La privatisation de Belgacom et de la CGER a été menée par le socialiste Elio Di Rupo. Ce sont nos gouvernements réunis au niveau européen qui organisent la privatisation de tous les services publics. Les écologistes, nouveaux venus, défendent également la libéralisation des marchés. Pour faire passer la pilule, la technique est toujours la même. On prétend que la privatisation est inévitable si on veut conserver l’entreprise après la libéralisation des marchés. Aujourd’hui, on raconte la même chose pour Bologne: «Le processus (initié par Bologne) est irréversible»9. Ensuite, on vante les bienfaits de la privatisation et de la concurrence en faisant croire que les prix vont baisser. Aujourd’hui, on vante les bienfaits de l’enseignement américain qui colle mieux aux besoins du marché et qui permet donc de trouver plus facilement un emploi. Finalement, on dit qu’on assurera un service (ultra-)minimum pour les plus démunis et qu’il ne faut donc pas s’inquiéter. Avec cette technique, l’essentiel passe: on privatise, le coût de la vie augmente, les conditions de travail et les salaires se dégradent dans ces services et tous les travailleurs en difficulté financière sont renvoyés chez les «plus démunis». Cette politique made in USA a mené 35 millions d’Américains sous le seuil de pauvreté, soit un américain sur huit.

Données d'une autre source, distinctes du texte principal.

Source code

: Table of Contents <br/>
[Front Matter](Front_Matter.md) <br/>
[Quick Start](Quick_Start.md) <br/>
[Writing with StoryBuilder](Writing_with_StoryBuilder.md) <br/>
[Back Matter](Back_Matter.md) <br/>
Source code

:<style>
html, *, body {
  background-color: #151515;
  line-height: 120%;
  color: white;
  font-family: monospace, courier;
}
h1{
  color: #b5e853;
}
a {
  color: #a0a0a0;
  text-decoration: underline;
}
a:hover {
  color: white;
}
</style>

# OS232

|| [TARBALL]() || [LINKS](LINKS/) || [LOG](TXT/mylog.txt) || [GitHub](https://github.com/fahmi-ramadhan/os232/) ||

1 Syndicaliste, enseignant et écrivain. • 2 Nico Hirtt, L’école sacrifiée, EPO, p.247 • 3 Produit National Brut: le montant total de la production annuelle. • 4 Manifeste pour une université démocratique, p.41. • 5 Ibid., p.3 • 6 Fidel Castro: «Nous ne commettons pas l’ineptie d’adapter Cuba au chaos qui règne dans le monde», interview par Federico Mayor Zaragoza, ancien directeur général de l’Unesco, in Solidarité Internationale n°157, novembre 2000. • 7 Jacques Willems, Academisch reed uitgesprook ter gelegenheid van de opening van het academisch jaar 1999-2000 aan de universiteit van Gent, 1er octobre 1999 • 8 Nico Hirtt, L’Ecole sacrifié, EPO, 1996 • 9 Le Matin, 15 février.